Pois que sois semelhantes aos sepulcros caiados, que por fora parecem formosos, mas interiormente estão cheios de ossos de mortos e de
toda imundícia. Assim, também vós exteriormente pareceis justos aos
homens, mas interiormente estais cheios de hipocrisia
e de iniqüidade.” (Mt 23:27-28, grifo meu). Como se vê, os fariseus são criticados
por sua hipocrisia! Eles apenas aparentam ser justos, mas, na verdade, não
chegam a cumprir a lei. São iníquos. Qualquer semelhança com os modernos
movimentos políticos de esquerda não é mera coincidência. E é isso que Rodrigo
Constantino procura deixar claro em seu Esquerda
caviar, publicado pela editora Record.
De início, Constantino esclarece a ironia por trás da
expressão “esquerda caviar”. Trata-se de uma militância política que se
sustenta no discurso em prol de um mundo mais justo e igualitário, mas que, na
prática, constrói sua justiça e sua igualdade no diapasão da Revolução dos bichos, de Orwell. Nessa
famosa distopia, o mundo mais justo se converte em um mundo de mais opressão e
a sociedade igualitária se traduz na ideia de que alguns são mais iguais que os
outros. Ou seja, prega-se o comunismo para os outros ao mesmo tempo em que não
se revela disposição para abrir mão do conforto que somente o capitalismo pode
proporcionar. A expressão tem similares em outras línguas, como “radical chic”
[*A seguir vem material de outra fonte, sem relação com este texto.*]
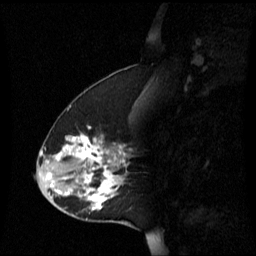
Breast MRI (dynamic contrast-enhanced), one sagittal slice; position 24 of 60 along the scan axis; dynamic contrast-enhanced series, image 2 of 3 at this slice position (ordered by acquisition); 1.5 T; TE 4.2 ms, TR 8.4 ms; 2.2 mm slice thickness; 256 × 256 image matrix. Patient: female, 45 years. From the clinical record (not read from this slice): setting: breast cancer imaged before/during neoadjuvant chemotherapy; receptor status: HR-positive, HER2-negative.
Structures marked on this image (semi-automatic segmentation, software-assisted and operator-edited):
- analysis volume of interest (the breast-tissue region the enhancement analysis was run in; not a lesion): bounding box (x1, y1, x2, y2) in pixels: (38, 126, 131, 221)
- tumour enhancement mask (voxels above the 70 % enhancement threshold inside the analysis volume of interest): (46, 128, 125, 211)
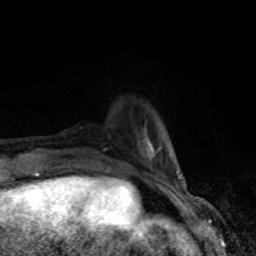
Breast MRI, one axial slice; slice 17 of 80 in the series (ordered by position); cropped to one breast; dynamic contrast-enhanced series, time point 2 of 8 at this slice position (early post-contrast); 1.5 T; TE 4.2 ms, TR 7 ms; 256 × 256 image matrix, field of view 150 × 150 mm. Female patient.
Structures marked on this image (semi-automatic segmentation, software-assisted and operator-edited):
- enhancing-tissue mask used for the functional tumour volume (all voxels passing the contrast-enhancement thresholds inside the analysis volume; usually the tumour): bounding box [x1, y1, x2, y2] px = [138, 128, 180, 179]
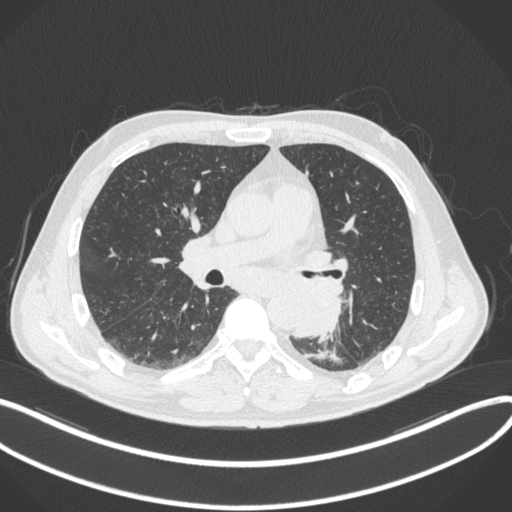
Chest CT, one axial slice. Reconstruction kernel B31f. 120 kVp. Lung window (W 1500 / L -600 HU). 1 mm slice thickness. 512 × 512 image matrix, field of view 400 × 400 mm. Male patient, age 59 years. Case-level facts recorded for this patient, not image findings: clinical TNM (as recorded): T2a N2 M0.
Annotated regions visible in this slice (rectangle marked by the reading radiologist):
- lung tumour (recorded histology: squamous cell carcinoma): bounding box [x1, y1, x2, y2] px = [296, 285, 349, 344]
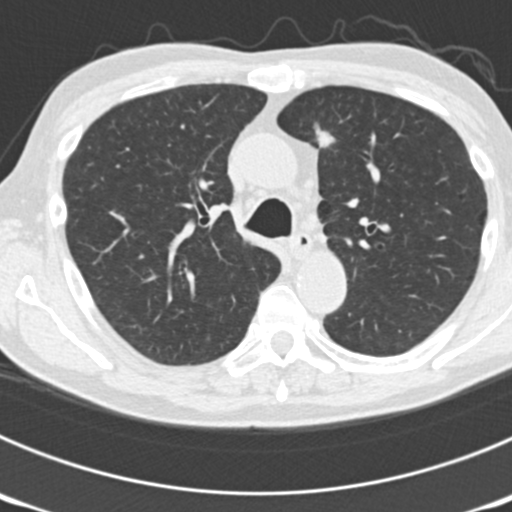
Low-dose screening chest CT, one axial slice; slice 126 of 177 in the series (ordered by position); reconstruction kernel B30f; 120 kVp; lung window (W 1500 / L -600 HU); 2 mm slice thickness; 512 × 512 image matrix, field of view 300 × 300 mm.
Annotated regions visible in this slice (outlined manually by an expert reader):
- lesion 4 (tumor, lower lobe of right lung): bounding box <313,122,338,148> (left, top, right, bottom; pixels)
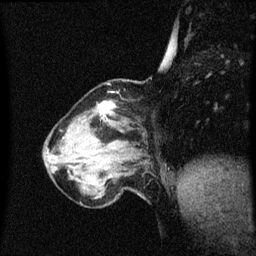
Breast MRI (dynamic contrast-enhanced), one sagittal slice. Slice 15 of 60 in the series (ordered by position). Dynamic contrast-enhanced series, image 2 of 3 at this slice position (ordered by acquisition). 1.5 T. TE 4.2 ms, TR 8.4 ms. 2 mm slice thickness. 256 × 256 image matrix, field of view 200 × 200 mm. Female patient, age 64 years. From the clinical record (not read from this slice): setting: breast cancer imaged before/during neoadjuvant chemotherapy; receptor status: HR-positive, HER2-negative.
Structures marked on this image (semi-automatic segmentation, software-assisted and operator-edited):
- analysis volume of interest (the breast-tissue region the enhancement analysis was run in; not a lesion): bounding box [x1, y1, x2, y2] px = [58, 102, 141, 167]
- tumour enhancement mask (voxels above the 70 % enhancement threshold inside the analysis volume of interest): [98, 102, 115, 113]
(Itália), “socialista champagne” (Inglaterra) e “liberal limusine” (Estados
Unidos). Sua origem é francesa (“gauche caviar”), esclarece Constantino, que
arremata ironicamente: “como não poderia deixar de ser”. É interessante notar
aqui como o esquerdismo passa a se constituir uma religião política, ao mesmo
tempo em que seus prosélitos assumem um comportamento farisaico: um paraíso (um
mundo em que inexistem desigualdades, guerras, preconceitos, discriminações e
propriedade privada), a ser implantado em um futuro indefinido (com a realização
do projeto comunista), é anunciado por um profeta (Karl Marx) e divulgado pelo militante
de esquerda, esse missionário do novo mundo, que, munido das mais nobres intenções,
age contrariamente a tudo o que verbaliza e condena nos outros. Pode haver
postura mais farisaica do que essa?
Em Esquerda caviar,
portanto, Rodrigo Constantino procura revelar, por trás do discurso
bem-intencionado da esquerda, preocupado em “salvar o planeta, proteger os
índios, cuidar das crianças africanas, enfrentar os ricos capitalistas em nome
da justiça social, pagar a dívida histórica com os negros, acabar com as
guerras, enaltecer as diferenças culturais, idealizar os jovens”, etc., a
realidade mais ordinária: muitos desses seres abnegados são “ricos graças ao
capitalismo que atacam; vivem no conforto do Ocidente que desprezam; gozam da
liberdade de expressão que inexiste na Cuba que tanto proclamam; e desfrutam da
paz e da segurança conquistadas pelo poder militar do Tio Sam que abominam”.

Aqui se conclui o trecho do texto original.